Introduction
Sound and image have been media which have been cross-integrated for centuries with a range of methods. My investigation will delve into the theory behind the multi-modal within filmic theory and how this has manifested overtime into live musical performances. Similarities can be drawn between cinema and music since the moment it became a multi-modal experience. Although the information received are entirely different and can be viewed in a range of ways, the viewer as a “standard biological audio/video processor” takes in audiovisual content channelling them towards a form of emotional response, whether it demonstrates moving image predominantly or contrarily accompaniment of visual stimuli to music. As stated in The Reality of Illusion - An ecological approach to cognitive film theory, “The motion picture can be thought of as a program. And it is more precisely a program than either a language or a mere set of stimuli. It is a very complex set of instructions utilising images, actions and sounds, a string of commands to attend to this now, in this light, from this angle, at this distance, and so forth”. The essence of my research entailed having a number of approaches to cinema in mind while researching contemporary music performance.
In film, sound can be used as a variable aspect allowing for ambiguous interpretation of any visual stimulus. Charlie Batten of BFI wrote that “visuals are what the viewer tends to mostly focus on and the sound subconsciously alters how the visuals are perceived”. In my investigation I intend to gauge the different emotional responses moving images can have over music, informed by the practice of the multi-modal in cinema.
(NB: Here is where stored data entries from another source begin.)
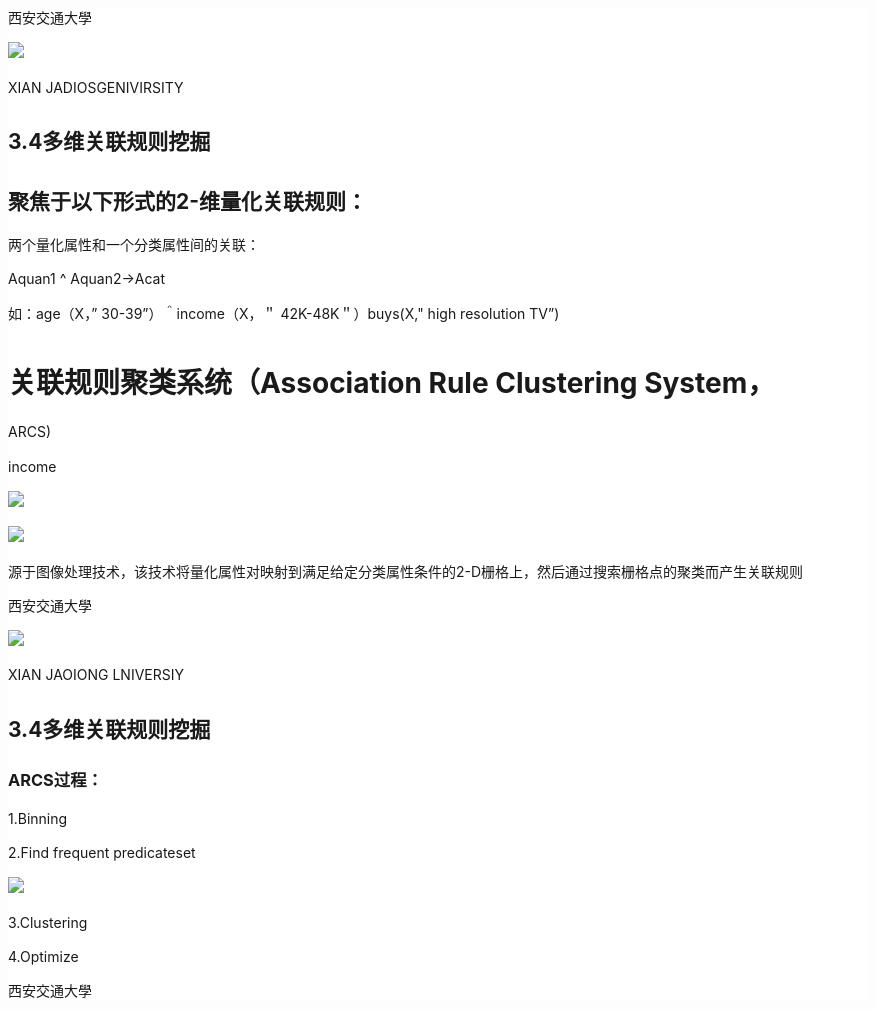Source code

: 西安交通大學


![](https://web-api.textin.com/ocr_image/external/6a8f452f1abd5dcd.jpg)

XIAN JADIOSGENIVIRSITY

## 3.4多维关联规则挖掘

## 聚焦于以下形式的2-维量化关联规则：

两个量化属性和一个分类属性间的关联：

Aquan1 ^ Aquan2→Acat

如：age（X，” 30-39”）＾income（X，＂ 42K-48K＂）buys(X," high resolution TV”)

# 关联规则聚类系统（Association Rule Clustering System，

ARCS)

income


![](https://web-api.textin.com/ocr_image/external/5648bb65cc40c0b0.jpg)


![](https://web-api.textin.com/ocr_image/external/ff1255ff010aa26d.jpg)

源于图像处理技术，该技术将量化属性对映射到满足给定分类属性条件的2-D栅格上，然后通过搜索栅格点的聚类而产生关联规则

西安交通大學


![](https://web-api.textin.com/ocr_image/external/e8a8fb825a812ee3.jpg)

XIAN JAOIONG LNIVERSIY

## 3.4多维关联规则挖掘

### ARCS过程：

1.Binning

2.Find frequent predicateset


![](https://web-api.textin.com/ocr_image/external/ec107f7f2159b72f.jpg)

3.Clustering

4.Optimize

西安交通大學

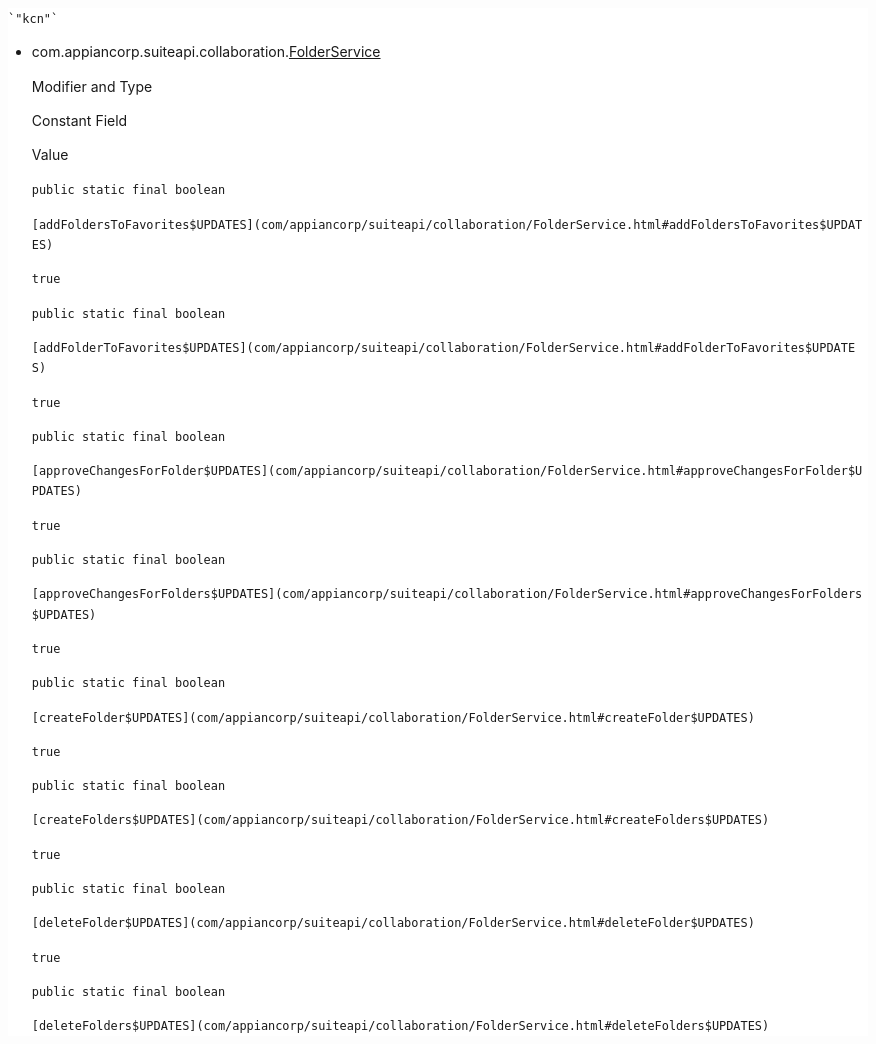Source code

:     `"kcn"`

-   com.appiancorp.suiteapi.collaboration.[FolderService](com/appiancorp/suiteapi/collaboration/FolderService.html "interface in com.appiancorp.suiteapi.collaboration")

    Modifier and Type

    Constant Field

    Value

    `public static final boolean`

    `[addFoldersToFavorites$UPDATES](com/appiancorp/suiteapi/collaboration/FolderService.html#addFoldersToFavorites$UPDATES)`

    `true`

    `public static final boolean`

    `[addFolderToFavorites$UPDATES](com/appiancorp/suiteapi/collaboration/FolderService.html#addFolderToFavorites$UPDATES)`

    `true`

    `public static final boolean`

    `[approveChangesForFolder$UPDATES](com/appiancorp/suiteapi/collaboration/FolderService.html#approveChangesForFolder$UPDATES)`

    `true`

    `public static final boolean`

    `[approveChangesForFolders$UPDATES](com/appiancorp/suiteapi/collaboration/FolderService.html#approveChangesForFolders$UPDATES)`

    `true`

    `public static final boolean`

    `[createFolder$UPDATES](com/appiancorp/suiteapi/collaboration/FolderService.html#createFolder$UPDATES)`

    `true`

    `public static final boolean`

    `[createFolders$UPDATES](com/appiancorp/suiteapi/collaboration/FolderService.html#createFolders$UPDATES)`

    `true`

    `public static final boolean`

    `[deleteFolder$UPDATES](com/appiancorp/suiteapi/collaboration/FolderService.html#deleteFolder$UPDATES)`

    `true`

    `public static final boolean`

    `[deleteFolders$UPDATES](com/appiancorp/suiteapi/collaboration/FolderService.html#deleteFolders$UPDATES)`
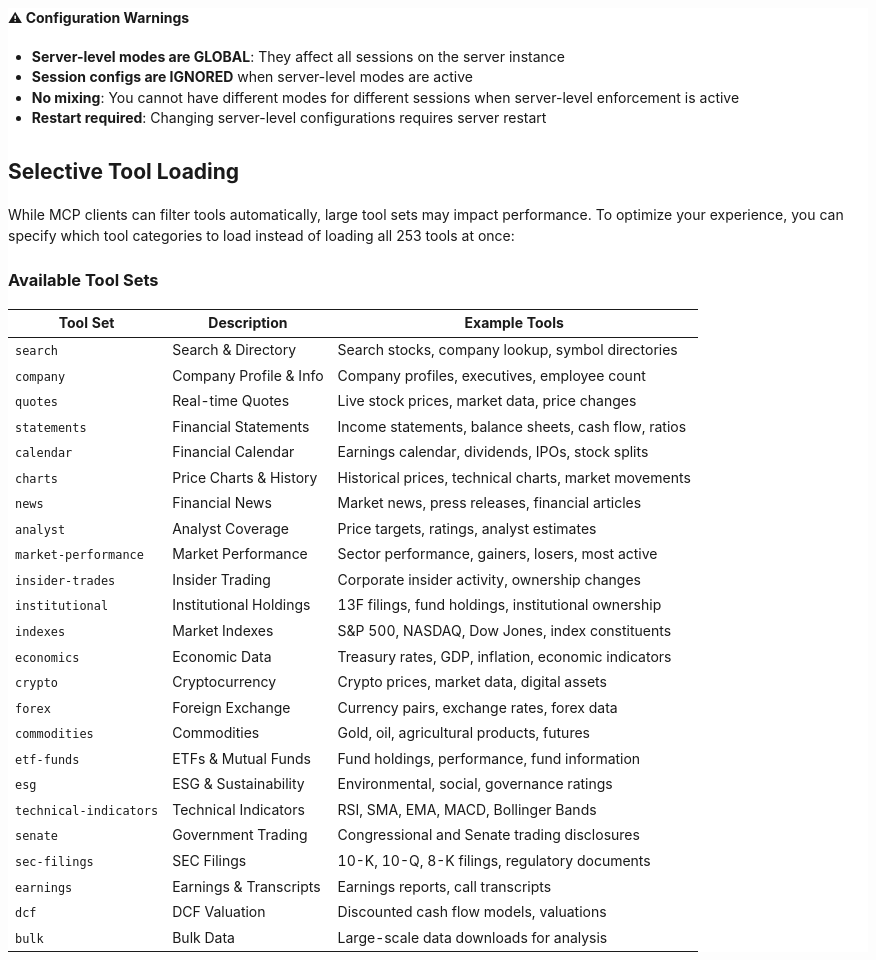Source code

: #### ⚠️ **Configuration Warnings**

- **Server-level modes are GLOBAL**: They affect all sessions on the server instance
- **Session configs are IGNORED** when server-level modes are active
- **No mixing**: You cannot have different modes for different sessions when server-level enforcement is active
- **Restart required**: Changing server-level configurations requires server restart

## Selective Tool Loading

While MCP clients can filter tools automatically, large tool sets may impact performance. To optimize your experience, you can specify which tool categories to load instead of loading all 253 tools at once:

### Available Tool Sets

| Tool Set               | Description            | Example Tools                                         |
| ---------------------- | ---------------------- | ----------------------------------------------------- |
| `search`               | Search & Directory     | Search stocks, company lookup, symbol directories     |
| `company`              | Company Profile & Info | Company profiles, executives, employee count          |
| `quotes`               | Real-time Quotes       | Live stock prices, market data, price changes         |
| `statements`           | Financial Statements   | Income statements, balance sheets, cash flow, ratios  |
| `calendar`             | Financial Calendar     | Earnings calendar, dividends, IPOs, stock splits      |
| `charts`               | Price Charts & History | Historical prices, technical charts, market movements |
| `news`                 | Financial News         | Market news, press releases, financial articles       |
| `analyst`              | Analyst Coverage       | Price targets, ratings, analyst estimates             |
| `market-performance`   | Market Performance     | Sector performance, gainers, losers, most active      |
| `insider-trades`       | Insider Trading        | Corporate insider activity, ownership changes         |
| `institutional`        | Institutional Holdings | 13F filings, fund holdings, institutional ownership   |
| `indexes`              | Market Indexes         | S&P 500, NASDAQ, Dow Jones, index constituents        |
| `economics`            | Economic Data          | Treasury rates, GDP, inflation, economic indicators   |
| `crypto`               | Cryptocurrency         | Crypto prices, market data, digital assets            |
| `forex`                | Foreign Exchange       | Currency pairs, exchange rates, forex data            |
| `commodities`          | Commodities            | Gold, oil, agricultural products, futures             |
| `etf-funds`            | ETFs & Mutual Funds    | Fund holdings, performance, fund information          |
| `esg`                  | ESG & Sustainability   | Environmental, social, governance ratings             |
| `technical-indicators` | Technical Indicators   | RSI, SMA, EMA, MACD, Bollinger Bands                  |
| `senate`               | Government Trading     | Congressional and Senate trading disclosures          |
| `sec-filings`          | SEC Filings            | 10-K, 10-Q, 8-K filings, regulatory documents         |
| `earnings`             | Earnings & Transcripts | Earnings reports, call transcripts                    |
| `dcf`                  | DCF Valuation          | Discounted cash flow models, valuations               |
| `bulk`                 | Bulk Data              | Large-scale data downloads for analysis               |
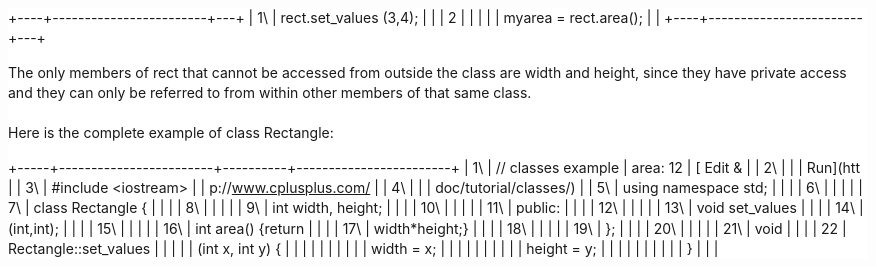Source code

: +----+------------------------+---+
| 1\ | rect.set_values (3,4); |   |
| 2  |                        |   |
|    | myarea = rect.area();  |   |
+----+------------------------+---+

The only members of rect that cannot be accessed from outside the class
are width and height, since they have private access and they can only
be referred to from within other members of that same class.\
\
Here is the complete example of class Rectangle:

+-----+------------------------+----------+------------------------+
| 1\  | // classes example     | area: 12 | [ Edit &               |
| 2\  |                        |          | Run](htt               |
| 3\  | \#include \<iostream\> |          | p://www.cplusplus.com/ |
| 4\  |                        |          | doc/tutorial/classes/) |
| 5\  | using namespace std;   |          |                        |
| 6\  |                        |          |                        |
| 7\  | class Rectangle {      |          |                        |
| 8\  |                        |          |                        |
| 9\  | int width, height;     |          |                        |
| 10\ |                        |          |                        |
| 11\ | public:                |          |                        |
| 12\ |                        |          |                        |
| 13\ | void set_values        |          |                        |
| 14\ | (int,int);             |          |                        |
| 15\ |                        |          |                        |
| 16\ | int area() {return     |          |                        |
| 17\ | width\*height;}        |          |                        |
| 18\ |                        |          |                        |
| 19\ | };                     |          |                        |
| 20\ |                        |          |                        |
| 21\ | void                   |          |                        |
| 22  | Rectangle::set_values  |          |                        |
|     | (int x, int y) {       |          |                        |
|     |                        |          |                        |
|     | width = x;             |          |                        |
|     |                        |          |                        |
|     | height = y;            |          |                        |
|     |                        |          |                        |
|     | }                      |          |                        |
Certain theories within Michel Chion’s Audio Vision - Sound on Screen explore the interplay between sound and image within cinema. Audiovisual trajectory is a key theory explored in Chion’s studies, where he demonstrates a number of methods to give a piece a sense of continuity. It ranges from sound being used in an exact nature to give a definitive result to ways in which sound designers and filmmakers can create illusive effects when using sound and image in conjunction. With relation to music performance, visual content has been utilised both with digital precision and more loose narratives. The existence of media such as music videos and visuals stems from the predominance of visual over audio processing. Dr. Haig Kouyoumdjian of Psychology Today argues that people are more responsive to visual stimuli, supported by the 9900% increase in visual information on the internet alone. Thus, for performing musicians and their audiences, visual cues would in a way bridge a void and create more authentic responses. A study in sight over sound judgments in Virtuosi dance experimented into musicians and their ability to anticipate winning dancers with muted clips. The study concluded that paired with music, participants were able to identify the winning pieces and, In vice versa, it found that visual stimulus “could confound listeners' ability to make judgments of the quality of the music being performed”. Such data represents the complex interplay between all of the senses and justifies that within performative acts, stimulating audiences with multimodality is a sure way to boost their engagement in an act. This translates to live music because often a large audience cannot engage with a performer: To accompany the music and essentially fill a temporal gap, large spectacles of light, projection and gestural movement are applied to assist in dramatising a performance.